- **ASSIGNED TASK**:
Every line of the material is to be quoted verbatim, minus the pictures.

- **GIVEN DATA**:

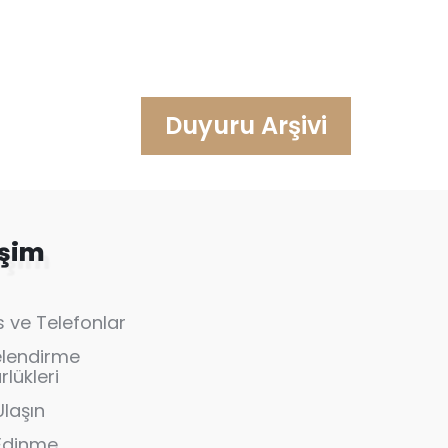
Duyuru Arşivi
işim
 ve Telefonlar
elendirme
lükleri
Ulaşın
 Edinme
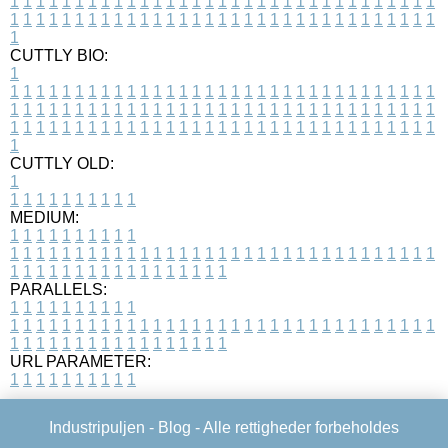
1
1
1
1
1
1
1
1
1
1
1
1
1
1
1
1
1
1
1
1
1
1
1
1
1
1
1
1
1
1
1
1
1
1
1
1
1
1
1
1
1
1
1
1
1
1
1
1
1
1
1
1
1
1
1
1
1
1
1
1
1
1
1
1
1
1
1
CUTTLY BIO:
1
1
1
1
1
1
1
1
1
1
1
1
1
1
1
1
1
1
1
1
1
1
1
1
1
1
1
1
1
1
1
1
1
1
1
1
1
1
1
1
1
1
1
1
1
1
1
1
1
1
1
1
1
1
1
1
1
1
1
1
1
1
1
1
1
1
1
1
1
1
1
1
1
1
1
1
1
1
1
1
1
1
1
1
1
1
1
1
1
1
1
1
1
1
1
1
1
1
1
1
1
CUTTLY OLD:
1
1
1
1
1
1
1
1
1
1
1
MEDIUM:
1
1
1
1
1
1
1
1
1
1
1
1
1
1
1
1
1
1
1
1
1
1
1
1
1
1
1
1
1
1
1
1
1
1
1
1
1
1
1
1
1
1
1
1
1
1
1
1
1
1
1
1
1
1
1
1
1
1
1
1
PARALLELS:
1
1
1
1
1
1
1
1
1
1
1
1
1
1
1
1
1
1
1
1
1
1
1
1
1
1
1
1
1
1
1
1
1
1
1
1
1
1
1
1
1
1
1
1
1
1
1
1
1
1
1
1
1
1
1
1
1
1
1
1
URL PARAMETER:
1
1
1
1
1
1
1
1
1
1
Industripuljen -
Blog
- Alle rettigheder forbeholdes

- **ANSWER FOR THE TASK**:
Duyuru Arşivi
işim
 ve Telefonlar
elendirme
lükleri
Ulaşın
 Edinme
1
1
1
1
1
1
1
1
1
1
1
1
1
1
1
1
1
1
1
1
1
1
1
1
1
1
1
1
1
1
1
1
1
1
1
1
1
1
1
1
1
1
1
1
1
1
1
1
1
1
1
1
1
1
1
1
1
1
1
1
1
1
1
1
1
1
1
CUTTLY BIO:
1
1
1
1
1
1
1
1
1
1
1
1
1
1
1
1
1
1
1
1
1
1
1
1
1
1
1
1
1
1
1
1
1
1
1
1
1
1
1
1
1
1
1
1
1
1
1
1
1
1
1
1
1
1
1
1
1
1
1
1
1
1
1
1
1
1
1
1
1
1
1
1
1
1
1
1
1
1
1
1
1
1
1
1
1
1
1
1
1
1
1
1
1
1
1
1
1
1
1
1
1
CUTTLY OLD:
1
1
1
1
1
1
1
1
1
1
1
MEDIUM:
1
1
1
1
1
1
1
1
1
1
1
1
1
1
1
1
1
1
1
1
1
1
1
1
1
1
1
1
1
1
1
1
1
1
1
1
1
1
1
1
1
1
1
1
1
1
1
1
1
1
1
1
1
1
1
1
1
1
1
1
PARALLELS:
1
1
1
1
1
1
1
1
1
1
1
1
1
1
1
1
1
1
1
1
1
1
1
1
1
1
1
1
1
1
1
1
1
1
1
1
1
1
1
1
1
1
1
1
1
1
1
1
1
1
1
1
1
1
1
1
1
1
1
1
URL PARAMETER:
1
1
1
1
1
1
1
1
1
1
Industripuljen -
Blog
- Alle rettigheder forbeholdes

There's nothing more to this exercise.